**REQUIRED ACTIONS**.
(a) In the piece on inspiration journals, why does the author say to capture an idea the moment it strikes? Answer in one to three sentences.
(b) Lay out everything from the start of the records down to the line containing "genus: Erythronium" as a Markdown table with two columns, Row and Line. Number each line in Row, put the line itself in Line, and leave out any blank lines.

**DOCUMENT EXTRACT**.
··········

Your brain needs input before it can produce output. Creativity isn't a magical force that strikes from nowhere. It's your brain making new connections between things you've seen, experienced, and absorbed.

Here's something that may surprise you: studies show that our modern culture doesn't play enough. Netflix doesn't count. I'm talking about creative play, where your body and brain are actively engaged in an activity without any goal or purpose. It's just for fun.

We often treat every creative session like it needs to produce something sellable, post-worthy, or portfolio-ready. But creativity research shows that our best work comes from play—from relaxing the brain, drawing without purpose, and letting our minds wander without judgment.

Do you feel guilty about drawing without a goal? That's a sign you could benefit from my little creativity coaxing trick.

The good news? You can rebuild this. And it starts with how you capture and use inspiration.

 

Building Your Inspiration Journal: Your Creative Well's Water Source

Have you ever found yourself scrolling through beautiful artwork online, and that sparks an idea for a motif or color palette and you think, "Next time I sit down, I'll sketch that out or play with those colors?" But by the time you actually sit down, that spark is gone and you can't quite remember what you were excited about drawing.

This happens to all of us. Our brains are like browsers with 47 tabs open—eventually, something's gonna crash.

Being creative is a beautiful gift. But it comes with one really inconvenient caveat: you can't control when creative intuition strikes. You can't decide when creativity will spark an idea, and trying to force it is about as fun as a root canal.

So even though you may have heard this before—it's time to start keeping an Inspiration Journal. I know I'm probably not telling you something new, but we need to be reminded more than we need to be taught. Repetition is the key to learning—and to success.

Step 1: Choose Your Format

Grab a notebook or fire up a digital app. I'm a die-hard Pinterest fan myself—it's like having an infinite filing cabinet that I can access from my phone while waiting in the school pickup line. But honestly? Use whatever works for you. Notes app, Notion, an actual physical journal—use whatever works best.

And if you find yourself excited about Notion for a week and then sort of not that excited anymore, it's okay to try a different format. Just keep going until you find the format you can access and use consistently.

Step 2: Act On Inspiration

Whenever that tricky, unpredictable inspiration does strike—maybe it's a color combo that makes your heart sing, or a funky shape you spotted in your kid's spilled Cheerios—jot it down or sketch it out. Take a photo. Screenshot it. Voice memo yourself rambling about why that sunset gradient is perfect for your next collection.

The key is capturing it immediately. Don't trust your memory. Your memory is a beautiful liar who promises to remember and then immediately forgets because… you're out of milk and need to go to the store and why aren't the soccer jerseys clean? (Goodbye inspiration.)

Things You Can Capture: 

  • Color combinations that make you stop scrolling
  • Patterns you spot in everyday life (tile floors, fabric, wrapping paper)
  • Textures that intrigue you
  • Random thoughts about themes or concepts
  • Words or phrases that spark ideas

Pro tip: Make this journal as weird and wonderful as you want. No one's grading you. And you never know when that half-formed doodle might turn into your next masterpiece! Plus, if you're using Pinterest, you can always hide your boards so they remain just yours—your own private creative playground.

··········

**DATA**.
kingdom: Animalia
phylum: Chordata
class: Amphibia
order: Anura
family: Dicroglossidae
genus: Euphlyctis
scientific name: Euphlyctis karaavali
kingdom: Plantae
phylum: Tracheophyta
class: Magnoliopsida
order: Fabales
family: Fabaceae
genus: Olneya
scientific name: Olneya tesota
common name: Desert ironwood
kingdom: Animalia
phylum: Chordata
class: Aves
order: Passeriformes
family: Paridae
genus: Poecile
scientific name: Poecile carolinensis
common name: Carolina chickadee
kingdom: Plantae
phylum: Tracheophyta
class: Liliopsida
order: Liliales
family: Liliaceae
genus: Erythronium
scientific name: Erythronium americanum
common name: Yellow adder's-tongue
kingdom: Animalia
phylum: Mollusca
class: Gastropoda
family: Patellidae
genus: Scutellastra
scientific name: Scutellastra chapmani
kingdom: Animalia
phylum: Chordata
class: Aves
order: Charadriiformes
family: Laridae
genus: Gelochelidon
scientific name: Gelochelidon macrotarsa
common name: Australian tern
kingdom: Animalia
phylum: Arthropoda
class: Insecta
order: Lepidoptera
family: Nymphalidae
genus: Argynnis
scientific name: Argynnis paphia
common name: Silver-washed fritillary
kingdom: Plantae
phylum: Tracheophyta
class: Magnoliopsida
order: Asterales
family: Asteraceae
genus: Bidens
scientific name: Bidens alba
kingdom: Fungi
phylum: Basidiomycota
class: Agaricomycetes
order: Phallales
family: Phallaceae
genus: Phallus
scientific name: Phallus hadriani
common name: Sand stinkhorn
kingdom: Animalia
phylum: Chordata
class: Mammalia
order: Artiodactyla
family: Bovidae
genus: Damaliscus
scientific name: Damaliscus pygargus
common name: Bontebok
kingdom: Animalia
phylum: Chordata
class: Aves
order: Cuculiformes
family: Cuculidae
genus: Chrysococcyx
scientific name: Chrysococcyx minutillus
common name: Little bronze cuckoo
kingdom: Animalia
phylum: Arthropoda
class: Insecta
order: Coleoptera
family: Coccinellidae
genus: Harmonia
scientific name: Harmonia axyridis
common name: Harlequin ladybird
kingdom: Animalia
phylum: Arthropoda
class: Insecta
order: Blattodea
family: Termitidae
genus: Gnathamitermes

··········

**SOLUTIONS PER TASK**.
(a) Memory can't be trusted. It promises to remember an idea and then forgets it as soon as everyday errands and chores take over. So the idea should be jotted down, sketched, photographed or recorded right away.

(b)
| Row | Line |
|---|---|
| 1 | kingdom: Animalia |
| 2 | phylum: Chordata |
| 3 | class: Amphibia |
| 4 | order: Anura |
| 5 | family: Dicroglossidae |
| 6 | genus: Euphlyctis |
| 7 | scientific name: Euphlyctis karaavali |
| 8 | kingdom: Plantae |
| 9 | phylum: Tracheophyta |
| 10 | class: Magnoliopsida |
| 11 | order: Fabales |
| 12 | family: Fabaceae |
| 13 | genus: Olneya |
| 14 | scientific name: Olneya tesota |
| 15 | common name: Desert ironwood |
| 16 | kingdom: Animalia |
| 17 | phylum: Chordata |
| 18 | class: Aves |
| 19 | order: Passeriformes |
| 20 | family: Paridae |
| 21 | genus: Poecile |
| 22 | scientific name: Poecile carolinensis |
| 23 | common name: Carolina chickadee |
| 24 | kingdom: Plantae |
| 25 | phylum: Tracheophyta |
| 26 | class: Liliopsida |
| 27 | order: Liliales |
| 28 | family: Liliaceae |
| 29 | genus: Erythronium |